Fragmento seleccionado
Los discos de la década inicial de su carrera, desde La incomparable Suma Paz (1960, título que ella nombraba con incomodidad) hasta Una mujer con alma de guitarra (1970), son de una importancia capital. La mostraron como la mejor intérprete de Yupanqui en la música surera, probablemente como la mejor en todos los géneros, incluso. Con un repertorio exquisito de milongas, cifras y estilos, establecieron la vara frente a la cual debieron medirse sucesivas generaciones de cantoras de folklore bonaerense, con un modo interpretativo que fundó una escuela virtuosa: sobrio y expresivo, femenino y yupanquiano a la vez, personal sin exuberancias. Ni gritos ni enojos forzados saboteaban la belleza de los versos que cuidadosamente elegía.

Suma Paz repudiaba el “gauchismo”, al que definía “como una afectación que alguien asume como quien se coloca un traje, o quizás un disfraz. Los gestos copiados, las inflexiones de la voz, los giros del habla suenan sobreactuados. El gauchista tiene una idea pintoresquista, y por ende epidérmica, de su personaje. Se da sobre todo en las jineteadas o en ciertos ambientes de las peñas. Lo curioso en las jineteadas es el contraste entre los ‘gauchos’ falsos y los verdaderos. Frente a los primeros (recitadores, relatores, cantores) oponen su silenciosa humildad los jinetes, los tropilleros y cierto público: los de verdad”.

Consigna
Reproduzca íntegramente el texto sobre Suma Paz, sin alterar ninguna palabra ni signo. Las filas que figuran a continuación no son necesarias para resolver la consigna.

Material proporcionado
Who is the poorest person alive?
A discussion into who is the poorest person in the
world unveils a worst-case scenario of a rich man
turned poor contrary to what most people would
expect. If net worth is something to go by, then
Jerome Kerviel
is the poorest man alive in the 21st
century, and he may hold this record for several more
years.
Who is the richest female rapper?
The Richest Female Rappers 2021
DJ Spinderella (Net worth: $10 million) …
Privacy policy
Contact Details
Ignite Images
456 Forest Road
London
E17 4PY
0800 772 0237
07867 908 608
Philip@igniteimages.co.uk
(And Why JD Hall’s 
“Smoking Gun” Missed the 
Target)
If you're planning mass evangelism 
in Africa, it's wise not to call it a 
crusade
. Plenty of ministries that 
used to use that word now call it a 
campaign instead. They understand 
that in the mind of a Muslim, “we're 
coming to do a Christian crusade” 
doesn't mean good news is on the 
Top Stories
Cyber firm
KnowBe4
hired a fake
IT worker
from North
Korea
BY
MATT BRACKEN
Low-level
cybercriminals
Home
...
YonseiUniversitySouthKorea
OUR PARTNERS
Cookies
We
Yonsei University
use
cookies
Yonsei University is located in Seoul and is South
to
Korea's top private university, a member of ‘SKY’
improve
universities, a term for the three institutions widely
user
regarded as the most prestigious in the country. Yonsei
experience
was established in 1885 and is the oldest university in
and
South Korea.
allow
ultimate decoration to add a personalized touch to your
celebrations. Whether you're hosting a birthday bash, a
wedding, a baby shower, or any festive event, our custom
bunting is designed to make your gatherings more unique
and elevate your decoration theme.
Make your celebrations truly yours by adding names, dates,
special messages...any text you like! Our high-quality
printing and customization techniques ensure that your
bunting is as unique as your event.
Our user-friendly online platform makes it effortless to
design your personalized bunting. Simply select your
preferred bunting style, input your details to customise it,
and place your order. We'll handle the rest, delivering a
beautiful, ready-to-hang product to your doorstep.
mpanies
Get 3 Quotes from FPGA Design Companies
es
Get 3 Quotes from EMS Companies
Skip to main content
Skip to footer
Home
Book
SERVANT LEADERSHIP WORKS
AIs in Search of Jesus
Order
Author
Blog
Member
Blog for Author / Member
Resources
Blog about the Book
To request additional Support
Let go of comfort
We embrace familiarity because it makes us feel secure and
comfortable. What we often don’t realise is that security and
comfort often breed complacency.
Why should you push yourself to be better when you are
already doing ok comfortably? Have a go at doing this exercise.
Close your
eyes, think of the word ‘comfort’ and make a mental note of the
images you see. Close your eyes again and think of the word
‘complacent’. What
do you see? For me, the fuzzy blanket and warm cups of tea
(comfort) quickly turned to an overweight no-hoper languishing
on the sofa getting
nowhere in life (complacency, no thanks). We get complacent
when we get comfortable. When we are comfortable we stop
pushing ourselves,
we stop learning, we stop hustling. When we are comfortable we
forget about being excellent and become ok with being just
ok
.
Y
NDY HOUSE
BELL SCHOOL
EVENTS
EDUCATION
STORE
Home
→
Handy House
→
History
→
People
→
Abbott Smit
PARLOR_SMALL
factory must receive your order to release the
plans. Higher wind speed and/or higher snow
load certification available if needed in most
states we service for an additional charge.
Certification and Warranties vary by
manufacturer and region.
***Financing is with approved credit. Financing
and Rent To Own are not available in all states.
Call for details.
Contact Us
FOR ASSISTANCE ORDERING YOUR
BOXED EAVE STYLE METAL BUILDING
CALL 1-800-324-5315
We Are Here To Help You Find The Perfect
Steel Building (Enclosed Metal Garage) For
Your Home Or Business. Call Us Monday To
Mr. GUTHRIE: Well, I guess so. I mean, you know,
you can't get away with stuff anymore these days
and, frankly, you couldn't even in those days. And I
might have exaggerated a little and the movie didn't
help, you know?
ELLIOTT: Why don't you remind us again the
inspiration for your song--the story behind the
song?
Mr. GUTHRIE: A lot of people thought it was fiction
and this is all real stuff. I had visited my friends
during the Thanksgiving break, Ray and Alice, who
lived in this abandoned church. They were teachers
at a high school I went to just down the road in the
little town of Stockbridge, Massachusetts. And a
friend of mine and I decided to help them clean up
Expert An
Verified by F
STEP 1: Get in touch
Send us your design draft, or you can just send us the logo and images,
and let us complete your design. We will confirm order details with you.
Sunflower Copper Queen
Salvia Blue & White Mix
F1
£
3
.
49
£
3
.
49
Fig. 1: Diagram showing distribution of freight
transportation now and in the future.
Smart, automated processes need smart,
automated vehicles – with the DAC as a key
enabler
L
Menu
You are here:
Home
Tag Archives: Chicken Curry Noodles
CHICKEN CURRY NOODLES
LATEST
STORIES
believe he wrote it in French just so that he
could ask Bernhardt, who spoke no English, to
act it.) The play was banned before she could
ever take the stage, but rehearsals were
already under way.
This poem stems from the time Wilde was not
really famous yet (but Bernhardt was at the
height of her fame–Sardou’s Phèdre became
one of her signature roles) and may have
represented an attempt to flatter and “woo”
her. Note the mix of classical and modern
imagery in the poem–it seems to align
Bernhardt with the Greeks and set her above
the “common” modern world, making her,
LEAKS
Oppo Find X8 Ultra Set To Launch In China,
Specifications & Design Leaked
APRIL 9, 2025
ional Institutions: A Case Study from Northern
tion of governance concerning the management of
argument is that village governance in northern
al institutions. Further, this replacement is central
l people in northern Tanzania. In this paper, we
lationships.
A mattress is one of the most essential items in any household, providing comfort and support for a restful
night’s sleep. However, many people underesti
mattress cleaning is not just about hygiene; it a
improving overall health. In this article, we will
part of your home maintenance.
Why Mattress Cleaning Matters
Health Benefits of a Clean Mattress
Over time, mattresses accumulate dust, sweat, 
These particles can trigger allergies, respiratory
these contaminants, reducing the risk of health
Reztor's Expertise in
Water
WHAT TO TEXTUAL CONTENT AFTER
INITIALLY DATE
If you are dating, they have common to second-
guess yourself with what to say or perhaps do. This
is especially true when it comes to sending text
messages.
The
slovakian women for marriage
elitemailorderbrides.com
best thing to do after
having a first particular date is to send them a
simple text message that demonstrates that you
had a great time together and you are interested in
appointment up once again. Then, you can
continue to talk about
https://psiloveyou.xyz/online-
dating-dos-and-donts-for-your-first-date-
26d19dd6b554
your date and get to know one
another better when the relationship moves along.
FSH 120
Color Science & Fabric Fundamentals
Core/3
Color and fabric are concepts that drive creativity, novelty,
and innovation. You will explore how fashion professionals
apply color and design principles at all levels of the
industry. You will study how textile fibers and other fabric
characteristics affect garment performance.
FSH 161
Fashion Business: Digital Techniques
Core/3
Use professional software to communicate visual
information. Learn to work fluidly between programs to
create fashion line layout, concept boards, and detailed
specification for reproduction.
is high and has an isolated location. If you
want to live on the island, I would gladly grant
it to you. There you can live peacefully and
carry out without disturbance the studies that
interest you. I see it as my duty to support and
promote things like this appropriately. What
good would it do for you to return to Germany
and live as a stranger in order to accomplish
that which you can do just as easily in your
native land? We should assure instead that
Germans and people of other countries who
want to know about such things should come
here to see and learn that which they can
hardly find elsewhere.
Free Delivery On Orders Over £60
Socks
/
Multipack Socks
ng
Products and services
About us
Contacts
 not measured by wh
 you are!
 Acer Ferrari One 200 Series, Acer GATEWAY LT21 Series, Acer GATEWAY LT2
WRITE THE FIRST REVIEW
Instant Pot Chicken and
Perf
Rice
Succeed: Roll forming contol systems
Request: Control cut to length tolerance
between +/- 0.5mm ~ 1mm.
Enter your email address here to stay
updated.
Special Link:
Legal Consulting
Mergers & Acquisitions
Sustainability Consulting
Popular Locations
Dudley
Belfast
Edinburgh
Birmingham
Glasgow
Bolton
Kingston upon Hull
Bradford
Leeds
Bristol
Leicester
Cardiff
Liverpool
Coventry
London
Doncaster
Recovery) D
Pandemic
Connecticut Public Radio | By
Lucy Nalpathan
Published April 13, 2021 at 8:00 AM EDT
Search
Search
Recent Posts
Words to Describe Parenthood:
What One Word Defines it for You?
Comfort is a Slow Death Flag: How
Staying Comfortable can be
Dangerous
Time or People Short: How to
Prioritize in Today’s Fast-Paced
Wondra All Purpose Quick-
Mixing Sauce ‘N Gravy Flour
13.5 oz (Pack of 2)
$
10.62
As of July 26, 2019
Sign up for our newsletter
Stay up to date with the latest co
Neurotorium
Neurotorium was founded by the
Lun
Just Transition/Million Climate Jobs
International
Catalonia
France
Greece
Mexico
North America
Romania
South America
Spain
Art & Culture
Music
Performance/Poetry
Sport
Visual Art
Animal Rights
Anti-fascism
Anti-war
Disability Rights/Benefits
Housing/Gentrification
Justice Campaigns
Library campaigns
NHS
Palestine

Respuesta esperada
Los discos de la década inicial de su carrera, desde La incomparable Suma Paz (1960, título que ella nombraba con incomodidad) hasta Una mujer con alma de guitarra (1970), son de una importancia capital. La mostraron como la mejor intérprete de Yupanqui en la música surera, probablemente como la mejor en todos los géneros, incluso. Con un repertorio exquisito de milongas, cifras y estilos, establecieron la vara frente a la cual debieron medirse sucesivas generaciones de cantoras de folklore bonaerense, con un modo interpretativo que fundó una escuela virtuosa: sobrio y expresivo, femenino y yupanquiano a la vez, personal sin exuberancias. Ni gritos ni enojos forzados saboteaban la belleza de los versos que cuidadosamente elegía.

Suma Paz repudiaba el “gauchismo”, al que definía “como una afectación que alguien asume como quien se coloca un traje, o quizás un disfraz. Los gestos copiados, las inflexiones de la voz, los giros del habla suenan sobreactuados. El gauchista tiene una idea pintoresquista, y por ende epidérmica, de su personaje. Se da sobre todo en las jineteadas o en ciertos ambientes de las peñas. Lo curioso en las jineteadas es el contraste entre los ‘gauchos’ falsos y los verdaderos. Frente a los primeros (recitadores, relatores, cantores) oponen su silenciosa humildad los jinetes, los tropilleros y cierto público: los de verdad”.